▶ **Supplied data**:
##############################
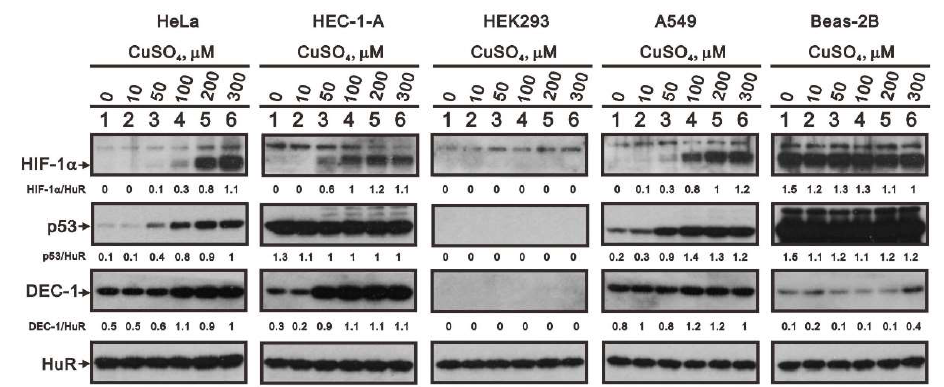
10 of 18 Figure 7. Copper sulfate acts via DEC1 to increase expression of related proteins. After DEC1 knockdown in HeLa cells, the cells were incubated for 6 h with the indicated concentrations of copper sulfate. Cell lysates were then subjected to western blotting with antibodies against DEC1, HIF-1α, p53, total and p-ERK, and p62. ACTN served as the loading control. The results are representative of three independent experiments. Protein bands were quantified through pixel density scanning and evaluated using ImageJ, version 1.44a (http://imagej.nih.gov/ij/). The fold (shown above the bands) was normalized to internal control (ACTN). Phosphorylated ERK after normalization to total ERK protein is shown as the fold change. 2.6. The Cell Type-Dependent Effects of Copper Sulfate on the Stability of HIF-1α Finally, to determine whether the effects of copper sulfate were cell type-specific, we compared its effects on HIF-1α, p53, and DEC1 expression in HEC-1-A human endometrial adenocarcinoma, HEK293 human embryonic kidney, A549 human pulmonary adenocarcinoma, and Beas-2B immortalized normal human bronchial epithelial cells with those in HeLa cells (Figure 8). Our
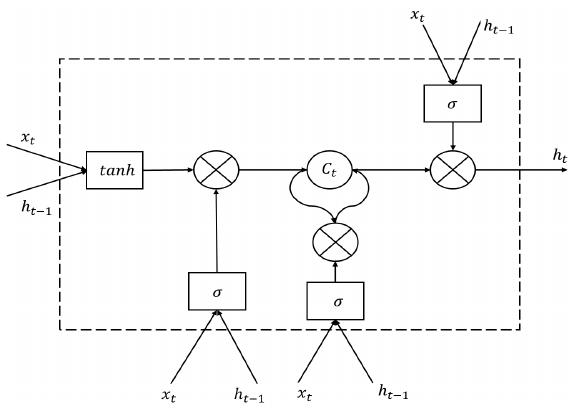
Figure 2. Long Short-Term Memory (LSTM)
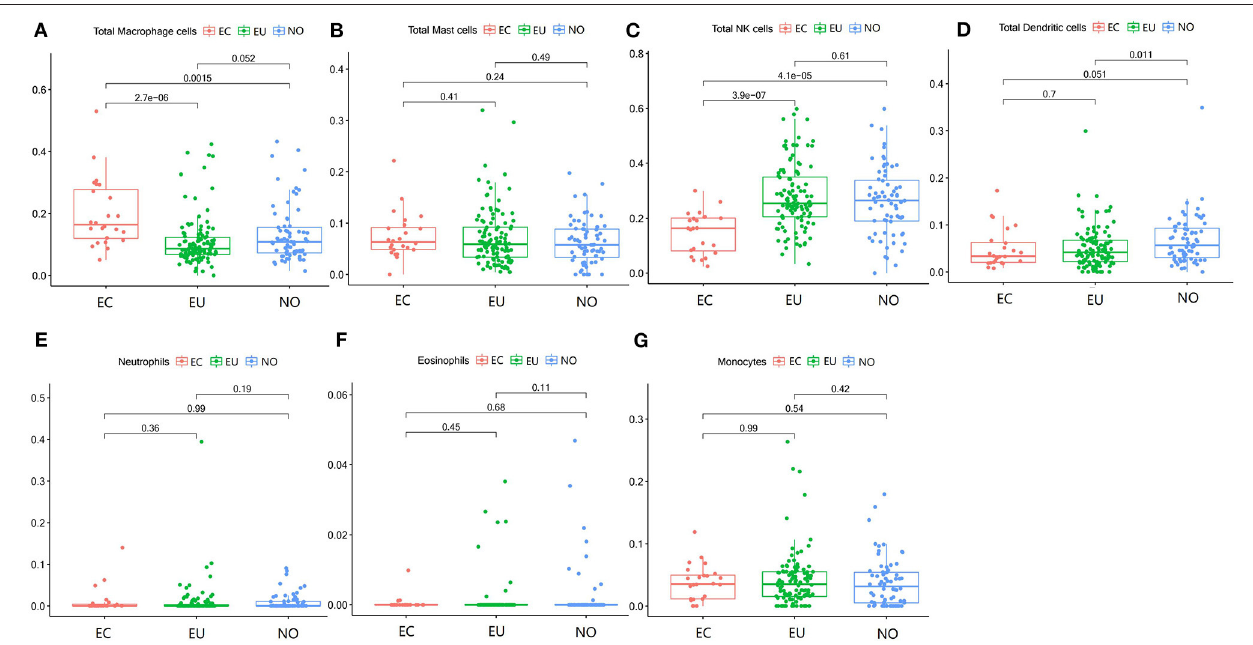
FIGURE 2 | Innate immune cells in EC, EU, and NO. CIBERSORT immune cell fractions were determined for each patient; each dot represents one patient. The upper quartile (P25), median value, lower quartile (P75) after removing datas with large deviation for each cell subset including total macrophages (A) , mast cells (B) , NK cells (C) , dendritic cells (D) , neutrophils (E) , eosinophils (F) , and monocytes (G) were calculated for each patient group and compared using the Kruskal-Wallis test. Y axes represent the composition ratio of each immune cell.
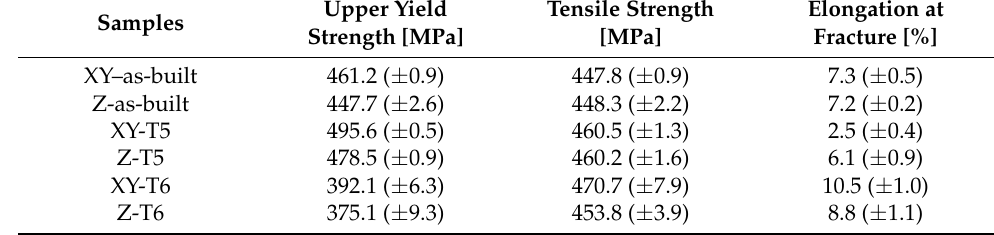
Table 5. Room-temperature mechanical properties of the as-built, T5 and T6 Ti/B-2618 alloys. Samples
##############################
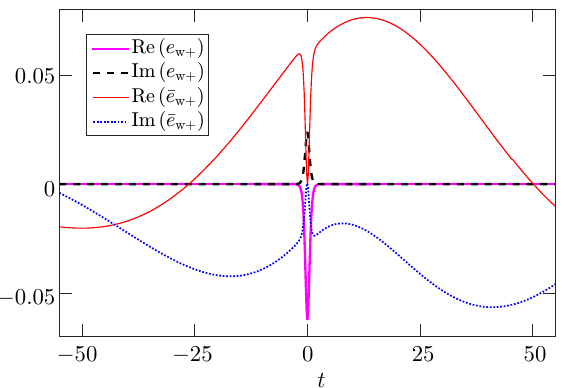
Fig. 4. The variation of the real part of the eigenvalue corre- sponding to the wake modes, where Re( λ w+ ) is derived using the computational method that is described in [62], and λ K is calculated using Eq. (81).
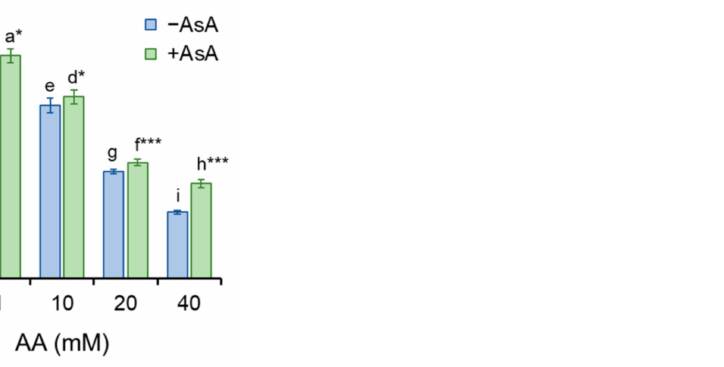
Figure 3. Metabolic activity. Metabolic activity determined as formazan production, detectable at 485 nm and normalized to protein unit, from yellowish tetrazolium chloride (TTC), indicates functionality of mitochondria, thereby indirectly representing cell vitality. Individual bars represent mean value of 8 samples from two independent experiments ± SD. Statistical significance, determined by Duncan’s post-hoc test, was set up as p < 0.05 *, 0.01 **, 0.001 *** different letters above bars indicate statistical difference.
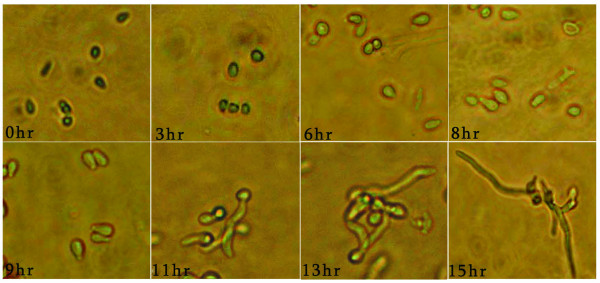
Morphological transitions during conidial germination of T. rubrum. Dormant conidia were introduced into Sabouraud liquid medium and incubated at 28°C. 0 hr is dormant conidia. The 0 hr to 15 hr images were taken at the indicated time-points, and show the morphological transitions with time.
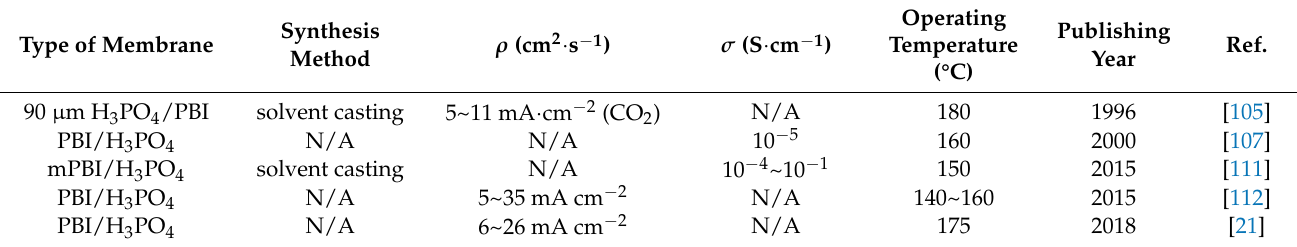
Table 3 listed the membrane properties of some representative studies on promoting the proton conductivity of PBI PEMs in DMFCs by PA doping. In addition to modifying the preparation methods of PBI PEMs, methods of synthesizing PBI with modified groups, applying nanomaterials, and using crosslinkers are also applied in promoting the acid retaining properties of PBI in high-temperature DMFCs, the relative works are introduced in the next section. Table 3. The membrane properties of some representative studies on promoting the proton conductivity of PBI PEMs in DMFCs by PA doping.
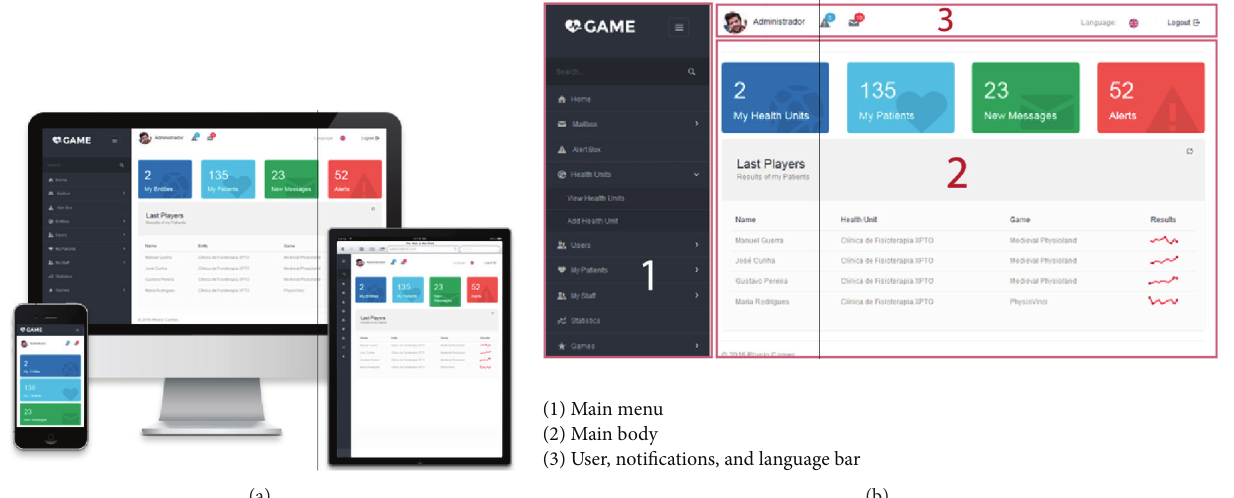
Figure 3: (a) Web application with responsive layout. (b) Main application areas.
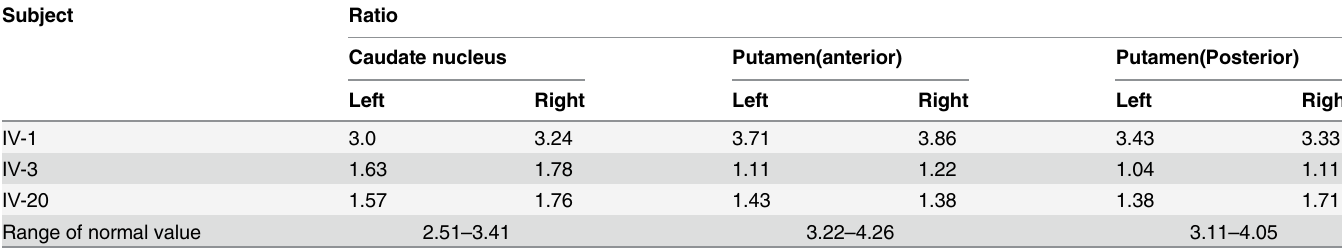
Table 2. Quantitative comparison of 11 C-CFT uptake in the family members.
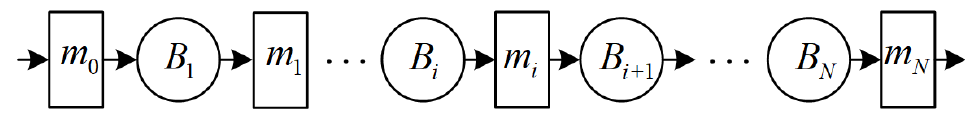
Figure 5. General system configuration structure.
##############################
▶ **Instructions to follow**: Find each line in the data above with the word "test", then copy it.

▶ **Task solution**:
FIGURE 2 | Innate immune cells in EC, EU, and NO. CIBERSORT immune cell fractions were determined for each patient; each dot represents one patient. The upper quartile (P25), median value, lower quartile (P75) after removing datas with large deviation for each cell subset including total macrophages (A) , mast cells (B) , NK cells (C) , dendritic cells (D) , neutrophils (E) , eosinophils (F) , and monocytes (G) were calculated for each patient group and compared using the Kruskal-Wallis test. Y axes represent the composition ratio of each immune cell.
Figure 3. Metabolic activity. Metabolic activity determined as formazan production, detectable at 485 nm and normalized to protein unit, from yellowish tetrazolium chloride (TTC), indicates functionality of mitochondria, thereby indirectly representing cell vitality. Individual bars represent mean value of 8 samples from two independent experiments ± SD. Statistical significance, determined by Duncan’s post-hoc test, was set up as p < 0.05 *, 0.01 **, 0.001 *** different letters above bars indicate statistical difference.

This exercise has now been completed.